The Malaysian bourse unveiled the world’s first Shariah compliant voluntary carbon market exchange right before 2022 closed its curtain; the first carbon auction is set for early next year. Multilateral financier International Islamic Trade Finance Corporation (ITFC) and the Saudi-backed Regional Voluntary Carbon Market Co facilitated the issuance of the first-ever Fatwa for carbon credits.
This follows the ITFC’s participation in the world’s largest carbon credit sale by Saudi’s Public Investment Fund, which auctioned 1.4 million tons of carbon credits. The ITFC intends to launch carbon offset offerings in 2023.

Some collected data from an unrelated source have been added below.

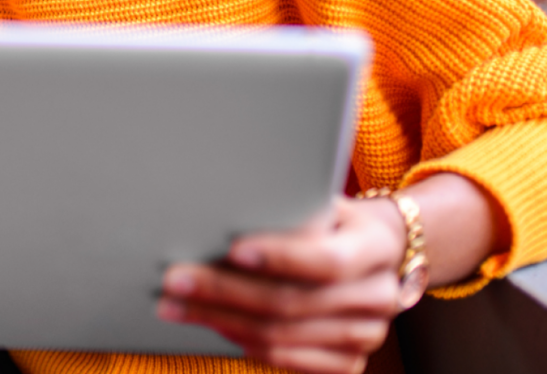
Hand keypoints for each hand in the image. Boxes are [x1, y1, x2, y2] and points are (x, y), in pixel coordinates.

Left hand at [157, 195, 405, 373]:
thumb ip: (290, 206)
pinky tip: (211, 322)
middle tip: (176, 279)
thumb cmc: (333, 214)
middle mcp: (378, 296)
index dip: (280, 256)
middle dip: (224, 291)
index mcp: (376, 246)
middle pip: (292, 302)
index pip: (328, 259)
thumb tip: (224, 205)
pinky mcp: (348, 362)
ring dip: (219, 319)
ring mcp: (367, 336)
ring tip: (176, 304)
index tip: (231, 249)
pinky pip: (286, 360)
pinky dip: (242, 340)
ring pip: (281, 336)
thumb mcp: (322, 198)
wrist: (377, 249)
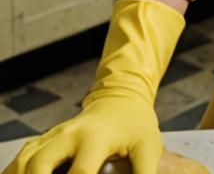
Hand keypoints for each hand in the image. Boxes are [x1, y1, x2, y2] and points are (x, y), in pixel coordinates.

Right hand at [2, 0, 182, 173]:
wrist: (121, 99)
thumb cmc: (136, 126)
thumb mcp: (148, 147)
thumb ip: (144, 173)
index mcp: (95, 137)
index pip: (79, 173)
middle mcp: (68, 135)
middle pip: (38, 164)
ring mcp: (53, 136)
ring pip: (23, 161)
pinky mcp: (44, 140)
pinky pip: (20, 158)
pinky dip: (14, 173)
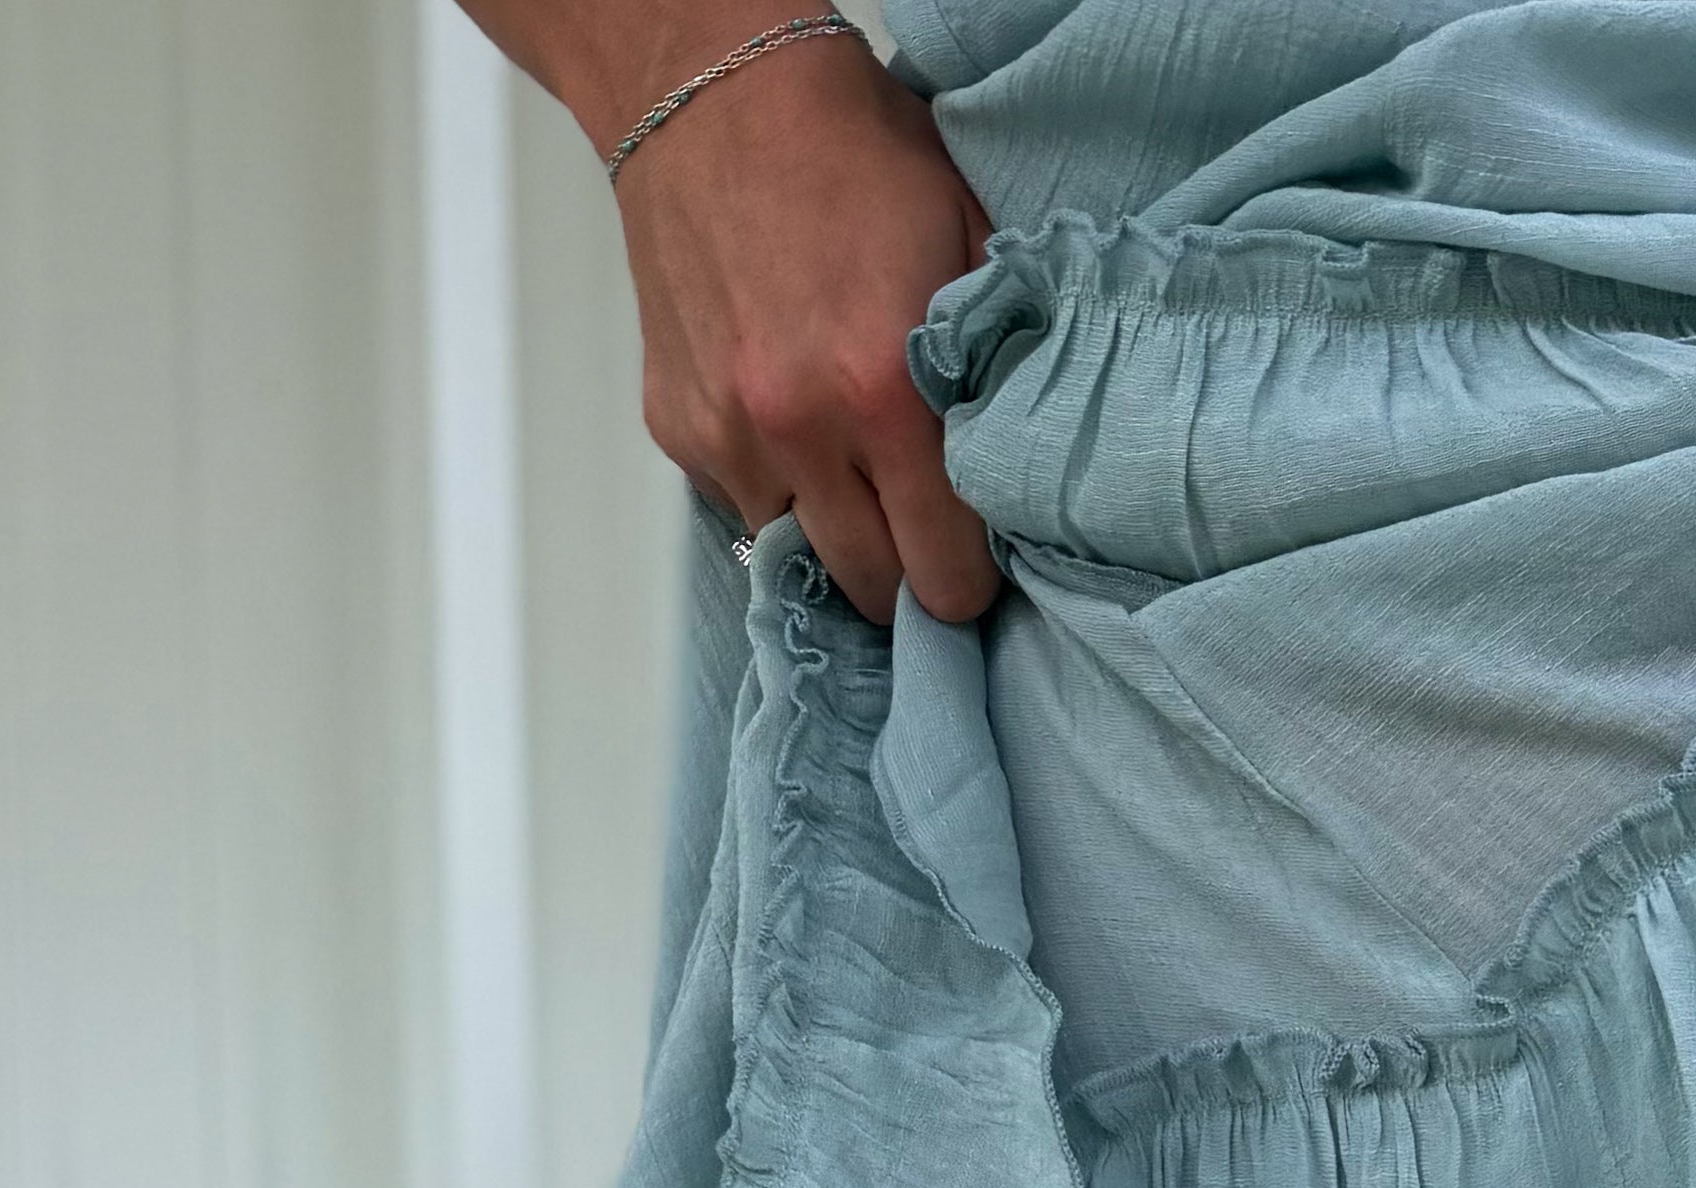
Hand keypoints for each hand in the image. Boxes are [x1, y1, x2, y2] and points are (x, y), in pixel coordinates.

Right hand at [613, 23, 996, 624]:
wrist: (710, 94)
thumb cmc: (852, 156)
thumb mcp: (961, 239)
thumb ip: (993, 364)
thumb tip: (1019, 474)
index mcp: (882, 393)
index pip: (943, 568)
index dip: (968, 577)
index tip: (974, 560)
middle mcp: (797, 430)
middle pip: (870, 585)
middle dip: (904, 574)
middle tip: (921, 533)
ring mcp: (727, 434)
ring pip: (798, 552)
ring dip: (832, 530)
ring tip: (852, 469)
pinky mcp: (676, 426)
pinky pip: (738, 502)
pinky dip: (771, 482)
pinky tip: (789, 419)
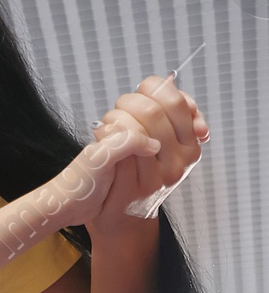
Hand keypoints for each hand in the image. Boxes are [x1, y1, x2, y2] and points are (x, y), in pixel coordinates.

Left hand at [77, 76, 207, 233]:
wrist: (123, 211)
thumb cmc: (139, 169)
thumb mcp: (165, 139)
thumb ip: (172, 112)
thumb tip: (170, 81)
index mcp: (191, 145)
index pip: (176, 102)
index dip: (153, 87)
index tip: (142, 91)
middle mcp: (178, 163)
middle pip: (152, 111)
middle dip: (129, 101)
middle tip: (119, 108)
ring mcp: (156, 178)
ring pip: (132, 128)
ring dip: (114, 118)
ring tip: (109, 123)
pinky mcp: (131, 188)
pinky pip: (117, 148)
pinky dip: (104, 134)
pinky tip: (101, 135)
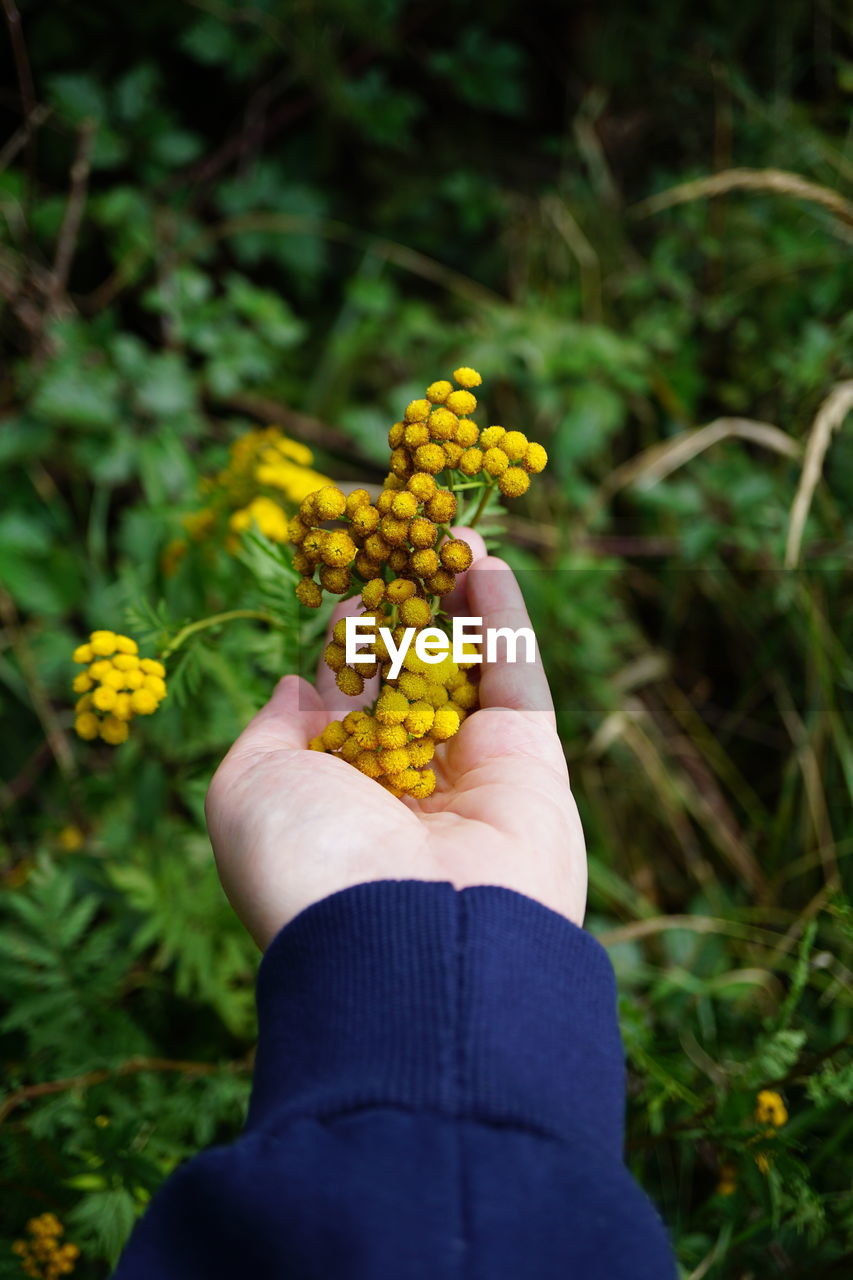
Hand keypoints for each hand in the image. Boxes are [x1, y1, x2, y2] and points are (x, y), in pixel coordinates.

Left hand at [205, 528, 586, 948]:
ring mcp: (473, 773)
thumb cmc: (307, 864)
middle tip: (396, 541)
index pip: (342, 699)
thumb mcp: (245, 791)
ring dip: (455, 598)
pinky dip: (503, 617)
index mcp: (338, 795)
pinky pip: (516, 675)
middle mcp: (406, 785)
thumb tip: (295, 685)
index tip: (338, 579)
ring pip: (465, 667)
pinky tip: (481, 559)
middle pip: (407, 675)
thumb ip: (268, 732)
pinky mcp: (531, 763)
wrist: (407, 942)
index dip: (341, 637)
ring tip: (443, 529)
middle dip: (401, 610)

Islamic markets are paying serious attention: Indonesia, Saudi Arabia and the UAE are among those looking at launching carbon exchanges, making Islamic carbon credits an asset class to watch out for in 2023.
To the optimist, we are making good progress on our promise to channel finance for good, as required of Islam. To the skeptics, our sustainability journey is riddled with flaws and gaps and missed opportunities.
Take COP27 for example. The UN Climate Change Conference, which took place in Egypt this year, to some practitioners fell short this year. Some expected more Islamic finance initiatives and for the industry to have a bigger voice in this global narrative, especially considering the Muslim-majority host country, but that was largely absent. Some thought that the historic loss and damage fund could have had an Islamic component, but that boat has sailed.
However, the IsDB doubled down on its sustainability commitments: it intends to fully align its sovereign operations with the Paris Agreement by the end of 2023. Islamic finance giants Saudi Arabia and the UAE have committed billions toward energy transition. The industry expects a good portion will be Shariah compliant. And, of course, many are holding out hope that the UAE’s presidency of COP28 will translate into an impetus for Islamic finance to play a bigger role in the fight against climate change.
There is no denying that the needs are pressing: devastating floods, debilitating droughts and destructive wildfires demand meaningful actions from financial institutions. Beyond that, it is also a business decision: investors and stakeholders want their investments to do good. A Lombard Odier 2022 survey of high-net-worth individuals found that 91% are already investing in a Shariah compliant manner and 88% plan to increase their allocation to sustainable assets – the opportunity is immense.
The year 2022 witnessed the sector beginning to reap the earlier seeds sowed: the industry is mobilizing Islamic sustainable efforts at a level never seen before. Islamic financial institutions are equipping themselves with the right frameworks to support their sustainability ambitions. Regulators are putting together policies to prop the market. Market players are engineering new products.
The hope is, we will see this pace picking up next year, and diversity of products and structures ramping up.